Bildmontage unten: Team Fury

Am 9. Juni will Tyson Fury (25(18)-0-0) zum ersten mal seit seinem Sieg gegen Wladimir Klitschko im November 2015 wieder in den Ring steigen. Sein letzter Kampf liegt also mittlerweile 2 ½ Jahre zurück. Lange wurde darum gerätselt, wer der Gegner für diesen Comeback-Kampf sein wird. Promoter Frank Warren hat jetzt die „Katze aus dem Sack“ gelassen. Fury soll gegen den in der Schweiz lebenden Albaner Sefer Seferi (23(21)-1-0) kämpfen. Gekämpft wird in Manchester.

Mit dieser Bekanntgabe sind alle Spekulationen erst einmal vom Tisch. Weder Shannon Briggs noch irgend ein anderer Schwergewichtler in einer in Frage kommenden „Preisklasse“ wurde gewählt. Seferi ist ein Cruisergewichtler mit überschaubaren Fähigkeiten. Seinen Ausflug ins Schwergewicht gegen Manuel Charr bezahlte er mit eine Punktniederlage. Ob er gegen Fury eine Chance hat über die Runden zu kommen? Um Furys boxerische Zukunftsaussichten zu bewerten, muss man abwarten, wie er sich gegen Seferi präsentieren wird.

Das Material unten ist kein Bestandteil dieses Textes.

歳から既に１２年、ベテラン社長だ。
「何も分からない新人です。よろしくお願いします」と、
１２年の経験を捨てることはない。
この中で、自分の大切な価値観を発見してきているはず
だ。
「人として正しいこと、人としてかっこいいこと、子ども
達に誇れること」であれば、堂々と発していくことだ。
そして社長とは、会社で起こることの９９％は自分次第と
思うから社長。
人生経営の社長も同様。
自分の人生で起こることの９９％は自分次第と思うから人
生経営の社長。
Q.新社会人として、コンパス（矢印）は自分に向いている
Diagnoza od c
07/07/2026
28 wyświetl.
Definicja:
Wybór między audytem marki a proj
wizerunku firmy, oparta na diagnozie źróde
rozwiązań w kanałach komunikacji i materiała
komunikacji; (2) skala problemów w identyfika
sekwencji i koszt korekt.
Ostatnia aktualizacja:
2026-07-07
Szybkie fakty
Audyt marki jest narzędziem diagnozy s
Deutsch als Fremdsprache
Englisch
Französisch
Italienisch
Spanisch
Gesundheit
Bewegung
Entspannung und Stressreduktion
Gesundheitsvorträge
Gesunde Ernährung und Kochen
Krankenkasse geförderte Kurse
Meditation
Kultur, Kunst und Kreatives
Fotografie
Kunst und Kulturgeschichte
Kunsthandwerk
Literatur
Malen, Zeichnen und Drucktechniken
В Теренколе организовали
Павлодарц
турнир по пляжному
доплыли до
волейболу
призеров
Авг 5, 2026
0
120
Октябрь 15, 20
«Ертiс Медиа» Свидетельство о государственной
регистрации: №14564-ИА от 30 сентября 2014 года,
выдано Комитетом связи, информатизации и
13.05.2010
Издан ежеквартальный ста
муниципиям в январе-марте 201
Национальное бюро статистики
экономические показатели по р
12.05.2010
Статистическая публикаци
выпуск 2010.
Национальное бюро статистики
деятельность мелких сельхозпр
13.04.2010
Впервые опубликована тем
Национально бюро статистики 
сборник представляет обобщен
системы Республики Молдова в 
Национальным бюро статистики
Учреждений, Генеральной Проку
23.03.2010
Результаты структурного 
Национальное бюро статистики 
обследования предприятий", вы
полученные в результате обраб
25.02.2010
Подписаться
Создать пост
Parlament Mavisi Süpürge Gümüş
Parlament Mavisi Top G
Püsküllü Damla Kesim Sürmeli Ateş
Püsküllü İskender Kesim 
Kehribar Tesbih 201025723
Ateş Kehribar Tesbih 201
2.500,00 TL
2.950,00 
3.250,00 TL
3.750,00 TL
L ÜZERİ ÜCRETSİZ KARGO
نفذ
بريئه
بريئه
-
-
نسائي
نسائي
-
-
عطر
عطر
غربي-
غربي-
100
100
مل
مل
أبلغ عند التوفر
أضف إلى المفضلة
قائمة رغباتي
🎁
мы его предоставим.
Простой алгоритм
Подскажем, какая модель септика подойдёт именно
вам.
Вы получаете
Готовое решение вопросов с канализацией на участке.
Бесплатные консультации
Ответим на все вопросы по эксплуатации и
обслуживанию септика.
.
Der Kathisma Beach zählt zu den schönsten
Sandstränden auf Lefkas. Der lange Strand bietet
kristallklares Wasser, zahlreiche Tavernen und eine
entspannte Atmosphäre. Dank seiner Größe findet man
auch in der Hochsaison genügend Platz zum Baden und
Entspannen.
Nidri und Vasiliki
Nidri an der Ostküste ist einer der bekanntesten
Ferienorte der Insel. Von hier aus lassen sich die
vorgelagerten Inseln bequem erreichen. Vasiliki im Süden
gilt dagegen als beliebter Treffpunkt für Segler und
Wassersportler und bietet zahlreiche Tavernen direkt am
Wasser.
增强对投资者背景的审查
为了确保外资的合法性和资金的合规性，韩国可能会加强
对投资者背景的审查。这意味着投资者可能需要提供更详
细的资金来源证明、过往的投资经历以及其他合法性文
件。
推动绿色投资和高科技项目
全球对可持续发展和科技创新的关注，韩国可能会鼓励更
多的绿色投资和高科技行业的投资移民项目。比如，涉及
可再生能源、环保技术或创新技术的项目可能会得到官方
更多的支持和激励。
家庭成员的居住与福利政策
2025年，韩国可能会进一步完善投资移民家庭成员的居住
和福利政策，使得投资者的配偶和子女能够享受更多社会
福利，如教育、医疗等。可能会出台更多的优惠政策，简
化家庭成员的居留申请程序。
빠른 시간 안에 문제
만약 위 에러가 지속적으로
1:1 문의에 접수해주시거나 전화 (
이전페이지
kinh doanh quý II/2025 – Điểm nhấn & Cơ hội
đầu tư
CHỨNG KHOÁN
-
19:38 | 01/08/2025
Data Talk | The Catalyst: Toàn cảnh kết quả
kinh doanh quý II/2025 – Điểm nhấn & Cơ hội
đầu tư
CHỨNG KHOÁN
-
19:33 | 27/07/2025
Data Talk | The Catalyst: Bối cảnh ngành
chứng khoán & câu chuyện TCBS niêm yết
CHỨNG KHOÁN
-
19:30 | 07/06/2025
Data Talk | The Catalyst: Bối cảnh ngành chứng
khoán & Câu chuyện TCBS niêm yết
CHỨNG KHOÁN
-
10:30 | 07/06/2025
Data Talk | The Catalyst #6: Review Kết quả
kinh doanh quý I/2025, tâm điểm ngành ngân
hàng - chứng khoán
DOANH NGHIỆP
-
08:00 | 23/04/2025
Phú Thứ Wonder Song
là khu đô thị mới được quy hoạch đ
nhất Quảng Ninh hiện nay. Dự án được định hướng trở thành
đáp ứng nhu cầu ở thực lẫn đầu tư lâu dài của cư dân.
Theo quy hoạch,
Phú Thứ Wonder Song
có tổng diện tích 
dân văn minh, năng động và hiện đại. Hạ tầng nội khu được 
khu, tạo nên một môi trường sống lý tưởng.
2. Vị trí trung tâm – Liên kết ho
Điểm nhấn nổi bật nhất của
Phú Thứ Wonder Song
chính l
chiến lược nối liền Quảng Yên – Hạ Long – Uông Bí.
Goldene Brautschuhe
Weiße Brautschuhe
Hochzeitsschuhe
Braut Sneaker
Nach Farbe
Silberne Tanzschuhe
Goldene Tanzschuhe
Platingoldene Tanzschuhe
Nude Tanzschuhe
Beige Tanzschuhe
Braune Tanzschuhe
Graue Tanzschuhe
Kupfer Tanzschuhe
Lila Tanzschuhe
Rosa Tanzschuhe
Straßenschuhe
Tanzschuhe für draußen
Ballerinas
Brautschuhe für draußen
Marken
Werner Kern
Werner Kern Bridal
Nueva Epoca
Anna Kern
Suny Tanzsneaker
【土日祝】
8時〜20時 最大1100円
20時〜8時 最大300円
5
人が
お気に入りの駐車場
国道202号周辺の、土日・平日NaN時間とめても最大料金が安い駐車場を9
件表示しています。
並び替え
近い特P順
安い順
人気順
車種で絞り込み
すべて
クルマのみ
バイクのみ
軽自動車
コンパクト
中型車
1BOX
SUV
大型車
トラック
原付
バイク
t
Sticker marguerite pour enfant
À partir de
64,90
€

Fury GewichtSchaut an sich den Kampfrekord von Seferi an, findet man bisher keinen einzigen Top-Gegner. Dafür aber eine KO-Quote von fast 90%. Der Zusammenhang lässt sich denken. Seferi boxt auf halbwegs gutem Level in Reihe 3. Allerdings gegen die Gegner, die sich die Veranstalter leisten können. Der Kampf gegen Tyson Fury ist für Sefer Seferi vor Allem eins: Die Möglichkeit mangels anderer Gelegenheiten mit seinen 39 Jahren noch ein bisschen Kasse zu machen. Fury müsste schon völlig eingerostet sein, wenn er im Kampf gegen Seferi schlecht aussehen würde.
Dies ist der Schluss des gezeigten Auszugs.